What are the lines from the one containing "dience while building lasting authority." through the last line of the records below? Return them exactly, leaving out pictures.

(Dataset entries)
=== Begin Enclosure ===

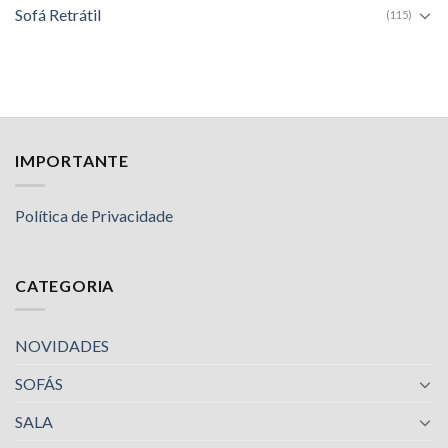
Sofá Retrátil
(115)
IMPORTANTE
Política de Privacidade
CATEGORIA
NOVIDADES
SOFÁS
SALA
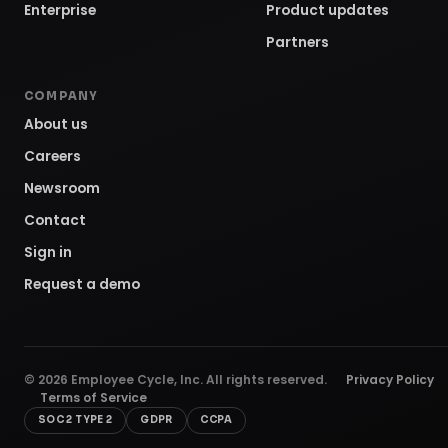
Enterprise
Product updates
Partners
COMPANY
About us
Careers
Newsroom
Contact
Sign in
Request a demo
©
2026
Employee Cycle, Inc. All rights reserved.
Privacy Policy
Terms of Service
SOC 2 TYPE 2
GDPR
CCPA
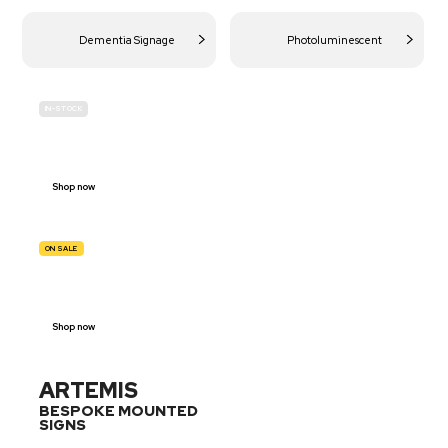
Dementia Signage
Photoluminescent
IN-STOCK
BUDGET
SITE SAFETY
Shop now
ON SALE
TRAFFIC
SIGNS
Shop now
ARTEMIS
BESPOKE MOUNTED
SIGNS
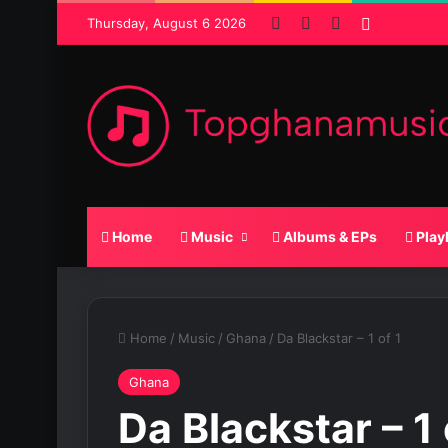
Facebook
X
SoundCloud
Random P
Thursday, August 6 2026
Home
Music
Albums & EPs
Play
Home
/
Music
/
Ghana
/
Da Blackstar – 1 of 1
Ghana
Da Blackstar – 1 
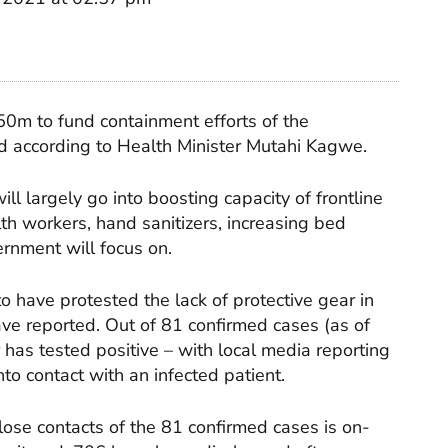
50m to fund containment efforts of the
 according to Health Minister Mutahi Kagwe.
ll largely go into boosting capacity of frontline
alth workers, hand sanitizers, increasing bed
ernment will focus on.
o have protested the lack of protective gear in
ave reported. Out of 81 confirmed cases (as of
r has tested positive – with local media reporting
to contact with an infected patient.
lose contacts of the 81 confirmed cases is on-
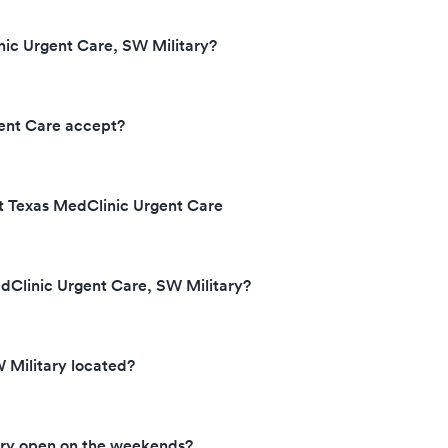
ic Urgent Care, SW Military?
ent Care accept?
at Texas MedClinic Urgent Care
dClinic Urgent Care, SW Military?
 Military located?
ary open on the weekends?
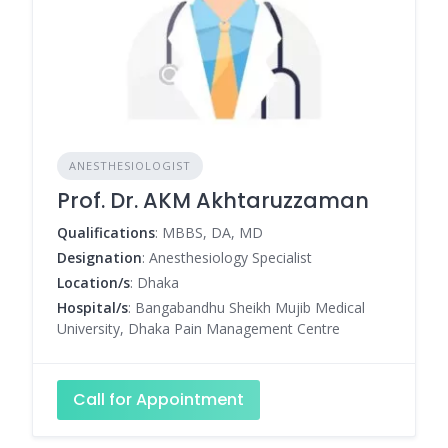
ANESTHESIOLOGIST
Prof. Dr. AKM Akhtaruzzaman
Qualifications
: MBBS, DA, MD
Designation
: Anesthesiology Specialist
Location/s
: Dhaka
Hospital/s
: Bangabandhu Sheikh Mujib Medical
University, Dhaka Pain Management Centre
Call for Appointment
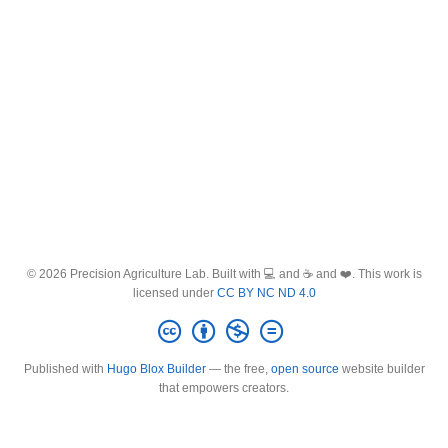
© 2026 Precision Agriculture Lab. Built with 💻 and ☕ and ❤️. This work is
licensed under
CC BY NC ND 4.0
Published with
Hugo Blox Builder
— the free,
open source
website builder
that empowers creators.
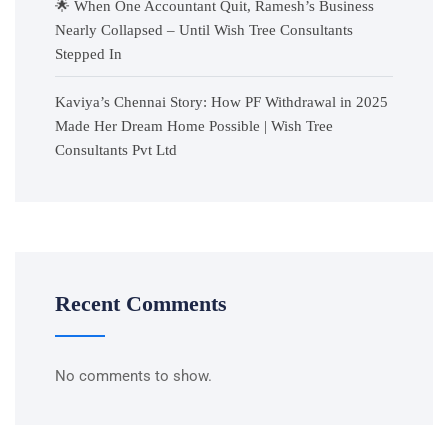
🌟 When One Accountant Quit, Ramesh’s Business
Nearly Collapsed – Until Wish Tree Consultants
Stepped In
Kaviya’s Chennai Story: How PF Withdrawal in 2025
Made Her Dream Home Possible | Wish Tree
Consultants Pvt Ltd
Recent Comments
No comments to show.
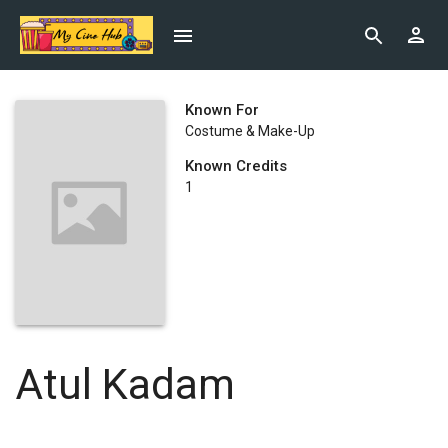
Known For
Costume & Make-Up
Known Credits
1
Atul Kadam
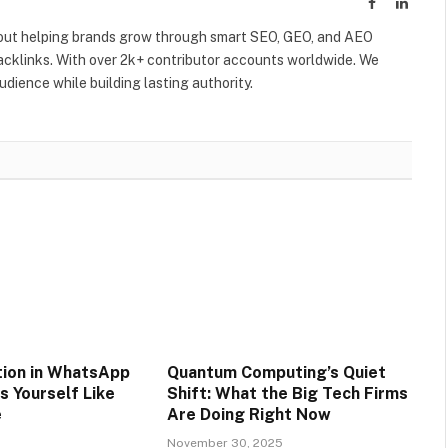
Facebook
Linked
out helping brands grow through smart SEO, GEO, and AEO
acklinks. With over 2k+ contributor accounts worldwide. We
dience while building lasting authority.
tion in WhatsApp
Quantum Computing’s Quiet
s Yourself Like
Shift: What the Big Tech Firms
e
Are Doing Right Now
5
November 30, 2025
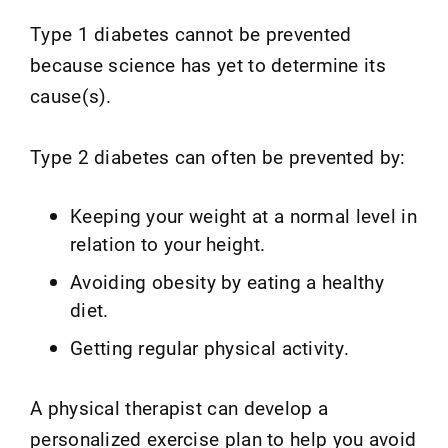
Type 1 diabetes cannot be prevented
because science has yet to determine its
cause(s).
Type 2 diabetes can often be prevented by:
Keeping your weight at a normal level in
relation to your height.
Avoiding obesity by eating a healthy
diet.
Getting regular physical activity.
A physical therapist can develop a
personalized exercise plan to help you avoid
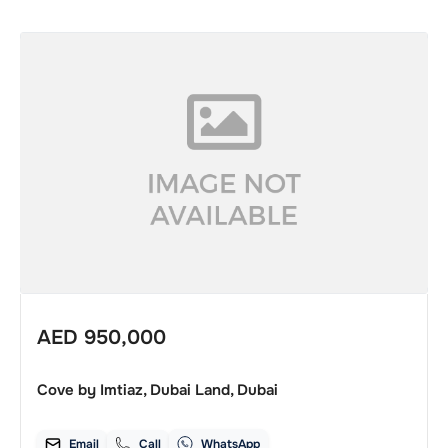
AED
950,000
Cove by Imtiaz, Dubai Land, Dubai
Email
Call
WhatsApp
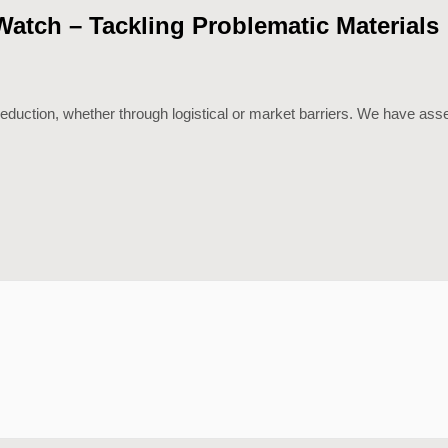
tch – Tackling Problematic Materials
 reduction, whether through logistical or market barriers. We have as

=== End Enclosure ===

Written answer:
dience while building lasting authority.
tion in WhatsApp
Quantum Computing’s Quiet
s Yourself Like
Shift: What the Big Tech Firms
e
Are Doing Right Now
5
November 30, 2025
Type 1 diabetes cannot be prevented
because science has yet to determine its
cause(s).
Type 2 diabetes can often be prevented by:
Keeping your weight at a normal level in
relation to your height.
Avoiding obesity by eating a healthy
diet.
Getting regular physical activity.
A physical therapist can develop a
personalized exercise plan to help you avoid
AED
950,000
Cove by Imtiaz, Dubai Land, Dubai
Email
Call
WhatsApp
tch – Tackling Problematic Materials
 reduction, whether through logistical or market barriers. We have as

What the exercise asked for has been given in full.